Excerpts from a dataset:
---*---

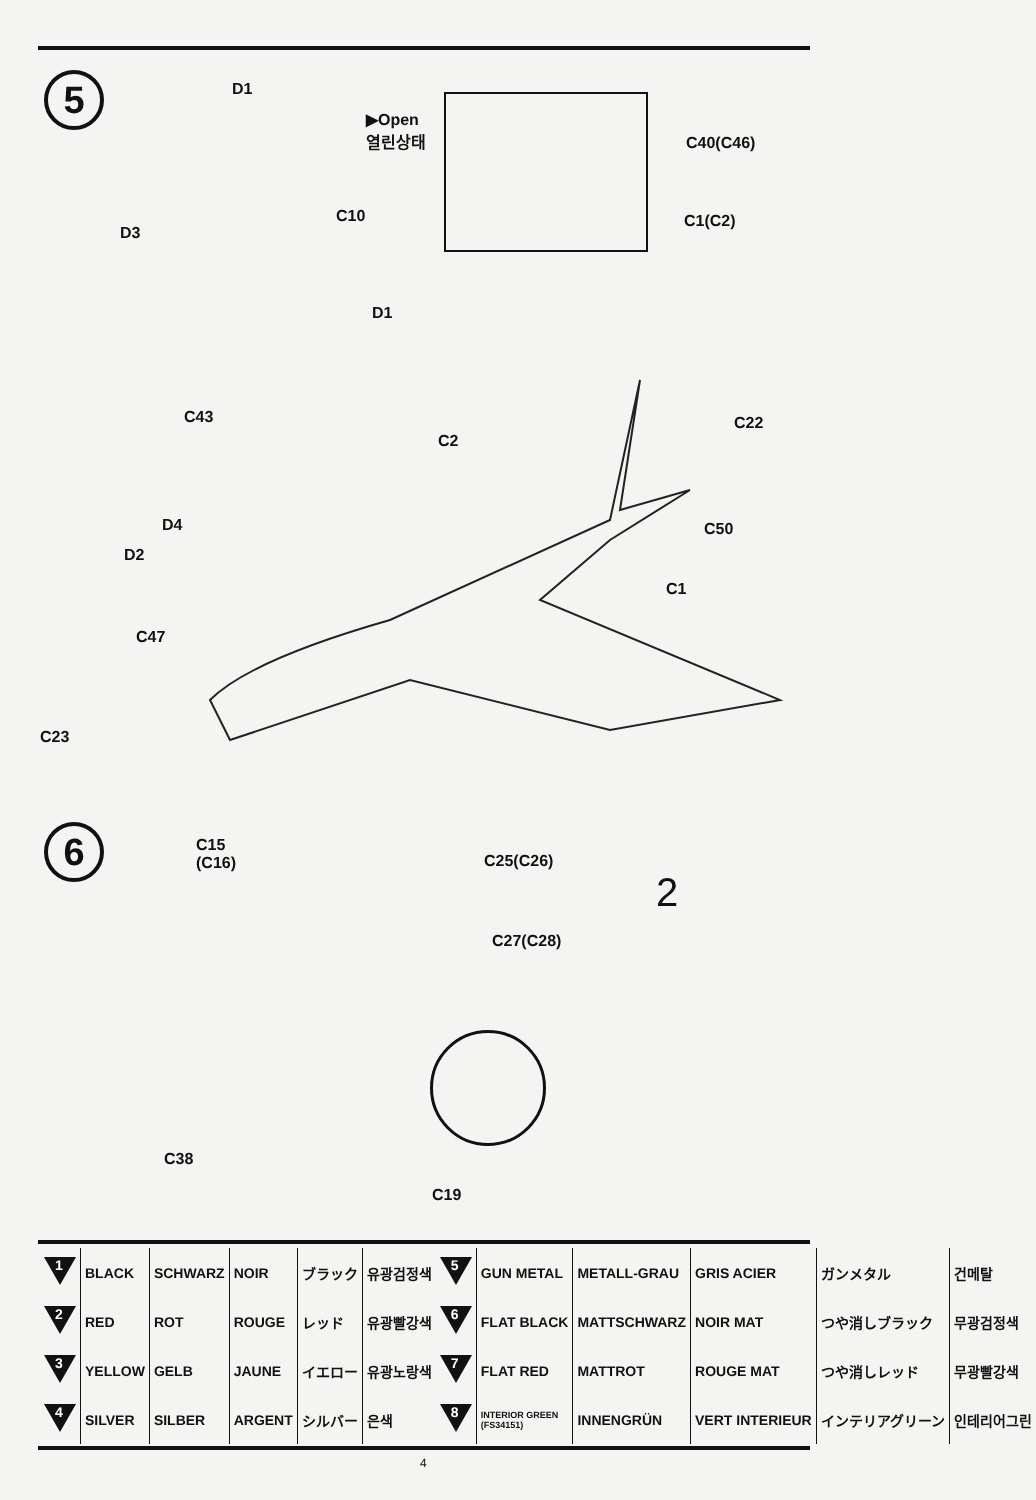5 D1
D3
C10
▶Open
열린상태
C40(C46)
C1(C2)
D1
C43
C2
C22
D4
D2
C50
C1
C47
C23
6
C15
(C16)
C25(C26)
C27(C28)
2
C38
C19
| 1 | BLACK | SCHWARZ | NOIR | ブラック | 유광검정색 | 5 | GUN METAL | METALL-GRAU | GRIS ACIER | ガンメタル | 건메탈 |
| 2 | RED | ROT | ROUGE | レッド | 유광빨강색 | 6 | FLAT BLACK | MATTSCHWARZ | NOIR MAT | つや消しブラック | 무광검정색 |
| 3 | YELLOW | GELB | JAUNE | イエロー | 유광노랑색 | 7 | FLAT RED | MATTROT | ROUGE MAT | つや消しレッド | 무광빨강색 |
| 4 | SILVER | SILBER | ARGENT | シルバー | 은색 | 8 | INTERIOR GREEN (FS34151) | INNENGRÜN | VERT INTERIEUR | インテリアグリーン | 인테리어그린 |
4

---*---

* **What this task involves**:
Every entry above is to be repeated word for word, with all pictures omitted.

* **Exercise result**:
5 D1
D3
C10
▶Open
열린상태
C40(C46)
C1(C2)
D1
C43
C2
C22
D4
D2
C50
C1
C47
C23
6
C15
(C16)
C25(C26)
C27(C28)
2
C38
C19
| 1 | BLACK | SCHWARZ | NOIR | ブラック | 유광검정색 | 5 | GUN METAL | METALL-GRAU | GRIS ACIER | ガンメタル | 건메탈 |
| 2 | RED | ROT | ROUGE | レッド | 유광빨강색 | 6 | FLAT BLACK | MATTSCHWARZ | NOIR MAT | つや消しブラック | 무광검정색 |
| 3 | YELLOW | GELB | JAUNE | イエロー | 유광노랑색 | 7 | FLAT RED | MATTROT | ROUGE MAT | つや消しレッド | 무광빨강색 |
| 4 | SILVER | SILBER | ARGENT | シルバー | 은색 | 8 | INTERIOR GREEN (FS34151) | INNENGRÜN | VERT INTERIEUR | インテリアグリーン | 인테리어그린 |
4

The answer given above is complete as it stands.